By October of 1907, 2,500 men were back on the job, and work camps had been established as far south as Knight’s Key, at MM 41, more than halfway to the final destination. As the process continued, one major change was implemented: as a result of the tragedy involving Quartersboat No. 4, there would be no more floating dormitories. All the camp buildings would be constructed to meet hurricane-resistant standards, and all would have secure foundations on dry land.

A reporter for the
Chicago Daily News
made a tour of the post-hurricane camps and offered a perspective that heartened Flagler and his managers: “I doubt if there could be found better conditions for the common laborer in any engineering work that exists along this extension,” wrote F. S. Spofford. “I spent two days in these camps, mingled with the men, ate their food, inspected their quarters, and I must say that on every hand were evidences of the greatest consideration for their welfare.” After a detailed rendering of the typical camp menu, Spofford concluded his dispatch with a reprise of the often-cited FEC assertion that the percentage of illness among workers had been much lower than that experienced by members of the U.S. Army.

In response to charges that men had been prevented from leaving the camps, or had been prevented from passing company gates on the pier into Miami until they had paid back their transportation debts, William Krome issued a statement that insisted, “All Resident Engineers . . . were clearly instructed that no difference how a man’s account stood in regards to his indebtedness to the Company, that if he wished to leave, no effort could be made to detain him, the only detention being that he was required to pay $1.50 return fare to Miami.”
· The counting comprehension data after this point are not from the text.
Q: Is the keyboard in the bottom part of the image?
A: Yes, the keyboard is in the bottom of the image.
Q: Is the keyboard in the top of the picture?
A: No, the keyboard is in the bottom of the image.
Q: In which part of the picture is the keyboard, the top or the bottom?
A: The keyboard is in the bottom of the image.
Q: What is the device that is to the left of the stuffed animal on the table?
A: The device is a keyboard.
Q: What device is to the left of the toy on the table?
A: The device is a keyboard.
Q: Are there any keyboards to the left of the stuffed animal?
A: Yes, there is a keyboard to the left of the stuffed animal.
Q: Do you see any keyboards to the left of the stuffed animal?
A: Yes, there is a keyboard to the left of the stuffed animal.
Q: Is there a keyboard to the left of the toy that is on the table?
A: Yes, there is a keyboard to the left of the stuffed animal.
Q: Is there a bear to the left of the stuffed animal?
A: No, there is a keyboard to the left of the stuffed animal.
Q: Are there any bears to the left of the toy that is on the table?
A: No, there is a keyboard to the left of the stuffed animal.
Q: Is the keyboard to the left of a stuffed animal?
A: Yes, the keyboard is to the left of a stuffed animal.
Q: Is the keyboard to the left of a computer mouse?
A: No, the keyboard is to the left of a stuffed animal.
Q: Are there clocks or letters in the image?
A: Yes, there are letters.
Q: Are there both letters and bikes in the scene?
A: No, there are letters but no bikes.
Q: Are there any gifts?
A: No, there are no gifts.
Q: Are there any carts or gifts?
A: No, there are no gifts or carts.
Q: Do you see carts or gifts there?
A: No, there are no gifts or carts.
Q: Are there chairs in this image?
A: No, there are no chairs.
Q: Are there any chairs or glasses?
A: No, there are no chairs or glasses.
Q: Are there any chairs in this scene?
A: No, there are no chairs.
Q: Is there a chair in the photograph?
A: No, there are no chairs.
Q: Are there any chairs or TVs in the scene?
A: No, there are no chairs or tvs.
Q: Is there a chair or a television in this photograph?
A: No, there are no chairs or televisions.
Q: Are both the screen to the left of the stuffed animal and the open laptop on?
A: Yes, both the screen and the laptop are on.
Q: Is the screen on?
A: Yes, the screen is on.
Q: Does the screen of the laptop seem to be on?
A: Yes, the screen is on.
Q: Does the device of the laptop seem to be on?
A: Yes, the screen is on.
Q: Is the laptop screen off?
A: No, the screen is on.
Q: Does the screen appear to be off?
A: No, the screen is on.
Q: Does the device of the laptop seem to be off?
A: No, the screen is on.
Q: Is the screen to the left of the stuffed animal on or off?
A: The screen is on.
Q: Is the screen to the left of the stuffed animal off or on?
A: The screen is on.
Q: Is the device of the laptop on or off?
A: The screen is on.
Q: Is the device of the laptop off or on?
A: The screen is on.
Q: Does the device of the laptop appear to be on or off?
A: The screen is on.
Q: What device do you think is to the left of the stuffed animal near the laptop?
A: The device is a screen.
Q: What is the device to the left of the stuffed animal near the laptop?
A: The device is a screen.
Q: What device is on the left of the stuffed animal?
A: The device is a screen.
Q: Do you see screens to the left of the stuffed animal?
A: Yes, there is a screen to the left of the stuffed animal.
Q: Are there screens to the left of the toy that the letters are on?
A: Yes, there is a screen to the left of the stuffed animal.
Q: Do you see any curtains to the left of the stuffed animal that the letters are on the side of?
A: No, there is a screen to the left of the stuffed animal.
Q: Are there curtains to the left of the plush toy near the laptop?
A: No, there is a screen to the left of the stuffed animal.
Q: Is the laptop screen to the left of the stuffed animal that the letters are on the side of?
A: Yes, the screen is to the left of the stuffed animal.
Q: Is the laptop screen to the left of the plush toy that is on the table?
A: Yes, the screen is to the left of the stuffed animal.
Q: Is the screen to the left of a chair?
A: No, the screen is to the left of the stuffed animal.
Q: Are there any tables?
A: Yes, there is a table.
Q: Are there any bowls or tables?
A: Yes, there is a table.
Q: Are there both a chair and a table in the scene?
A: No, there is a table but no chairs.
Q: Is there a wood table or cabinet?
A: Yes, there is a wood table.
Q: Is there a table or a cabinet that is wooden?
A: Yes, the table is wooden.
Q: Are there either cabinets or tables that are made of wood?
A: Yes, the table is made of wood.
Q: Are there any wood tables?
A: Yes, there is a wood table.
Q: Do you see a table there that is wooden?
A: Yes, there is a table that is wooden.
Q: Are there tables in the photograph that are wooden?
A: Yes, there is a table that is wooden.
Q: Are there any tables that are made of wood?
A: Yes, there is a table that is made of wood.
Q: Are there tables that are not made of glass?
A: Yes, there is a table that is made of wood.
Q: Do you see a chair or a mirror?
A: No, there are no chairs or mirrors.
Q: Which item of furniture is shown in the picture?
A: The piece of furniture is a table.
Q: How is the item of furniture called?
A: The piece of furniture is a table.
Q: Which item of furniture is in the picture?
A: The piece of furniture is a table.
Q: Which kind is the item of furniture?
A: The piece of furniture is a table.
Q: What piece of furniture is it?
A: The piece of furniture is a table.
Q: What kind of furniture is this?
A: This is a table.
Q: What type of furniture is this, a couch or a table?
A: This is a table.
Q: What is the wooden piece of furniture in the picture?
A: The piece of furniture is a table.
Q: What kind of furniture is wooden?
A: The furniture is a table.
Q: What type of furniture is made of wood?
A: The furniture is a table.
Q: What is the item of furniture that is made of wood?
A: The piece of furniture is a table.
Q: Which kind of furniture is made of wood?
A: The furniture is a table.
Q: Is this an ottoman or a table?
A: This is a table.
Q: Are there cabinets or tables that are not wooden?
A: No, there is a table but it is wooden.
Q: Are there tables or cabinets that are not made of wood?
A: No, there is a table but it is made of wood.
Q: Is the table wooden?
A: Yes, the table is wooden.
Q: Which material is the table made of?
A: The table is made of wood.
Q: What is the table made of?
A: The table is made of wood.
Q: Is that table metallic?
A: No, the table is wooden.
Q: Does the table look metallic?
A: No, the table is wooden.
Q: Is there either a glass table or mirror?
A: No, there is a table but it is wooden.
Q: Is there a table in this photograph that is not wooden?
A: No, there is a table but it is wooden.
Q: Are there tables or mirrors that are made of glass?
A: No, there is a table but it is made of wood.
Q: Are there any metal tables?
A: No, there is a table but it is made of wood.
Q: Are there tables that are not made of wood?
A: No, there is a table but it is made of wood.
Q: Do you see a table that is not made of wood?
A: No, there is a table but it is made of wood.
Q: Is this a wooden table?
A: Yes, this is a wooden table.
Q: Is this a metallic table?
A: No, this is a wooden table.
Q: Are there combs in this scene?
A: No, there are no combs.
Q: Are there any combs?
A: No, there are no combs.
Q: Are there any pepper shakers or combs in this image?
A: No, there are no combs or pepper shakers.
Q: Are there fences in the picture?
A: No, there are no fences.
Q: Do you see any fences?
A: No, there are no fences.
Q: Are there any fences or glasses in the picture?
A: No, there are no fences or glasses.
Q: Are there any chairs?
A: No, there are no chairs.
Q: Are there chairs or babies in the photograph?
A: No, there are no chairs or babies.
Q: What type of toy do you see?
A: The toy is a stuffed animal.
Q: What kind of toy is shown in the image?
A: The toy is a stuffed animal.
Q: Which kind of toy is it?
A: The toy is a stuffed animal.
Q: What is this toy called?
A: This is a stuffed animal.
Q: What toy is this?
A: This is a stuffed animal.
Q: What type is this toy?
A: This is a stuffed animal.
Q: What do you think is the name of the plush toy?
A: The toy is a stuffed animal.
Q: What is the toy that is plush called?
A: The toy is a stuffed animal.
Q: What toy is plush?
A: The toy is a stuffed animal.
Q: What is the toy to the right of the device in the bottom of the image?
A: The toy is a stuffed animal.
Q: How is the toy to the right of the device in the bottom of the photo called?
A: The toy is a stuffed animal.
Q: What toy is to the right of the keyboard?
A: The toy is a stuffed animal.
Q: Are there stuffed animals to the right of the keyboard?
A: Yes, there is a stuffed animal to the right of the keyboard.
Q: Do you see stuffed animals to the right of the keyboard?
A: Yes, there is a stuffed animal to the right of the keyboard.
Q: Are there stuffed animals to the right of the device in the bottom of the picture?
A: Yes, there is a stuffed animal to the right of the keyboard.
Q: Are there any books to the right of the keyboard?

Press reports of the day continued to bat back and forth the issue of Flagler as a modern-day slavemaster, however, and federal prosecutors were as resolute in moving their case against the FEC forward through the New York district courts as Flagler was in extending his railroad southward. When the case, based on an 1866 slavery law, finally went to trial in November of 1908, things went badly for the prosecution, its efforts undermined largely by the presentation of a series of distinctly unreliable witnesses. Inside of a week, Flagler’s lawyers petitioned for, and were awarded, a directed verdict of acquittal by the trial judge.

Flagler, though pleased, reiterated his suspicions that the entire matter had been part of a government conspiracy, engendered by various frustrations over the years in making antitrust charges stick against Standard Oil. (As early as 1878, lawsuits seeking to break the company’s stranglehold on the oil business were being filed, and Flagler, who had arranged most of the company’s contracts, found increasing amounts of his time devoted to such rearguard actions, duty which he found loathsome. Though a U.S. Supreme Court decision in 1911 would finally mandate the dissolution of the intricate network of the Standard Oil Trust, the effects were negligible. Subsidiary stocks remained in the hands of Rockefeller, Flagler, and others who had controlled the company, and less than a year later it was estimated that the $663-million value of the former Standard Oil of New Jersey had actually skyrocketed an additional $222 million.)

Flagler attributed much of the government’s animosity to a personal vendetta being carried out against him by President Theodore Roosevelt, whom he had once supported in a bid for the governorship of New York. Once elected to that post, however, Roosevelt had moved quickly to pass legislation taxing corporate franchises, an act that Flagler deemed a personal betrayal. In the years that followed, Flagler’s disdain for Roosevelt grew to gargantuan proportions, as his private correspondence bears out. “I have no command of the English language that enables me to express my feelings regarding Mr. Roosevelt,” Flagler says in one letter unearthed by biographer David Leon Chandler. “He is shit.”

Despite the lingering venom, the court victory had given Flagler’s plans a significant boost. On November 25, 1908, just five days after the government had its case quashed, Flagler wrote to Elihu Root, “I have today decided to resume work on the Key West Extension. We will have trains running to Key West on January 1, 1910.”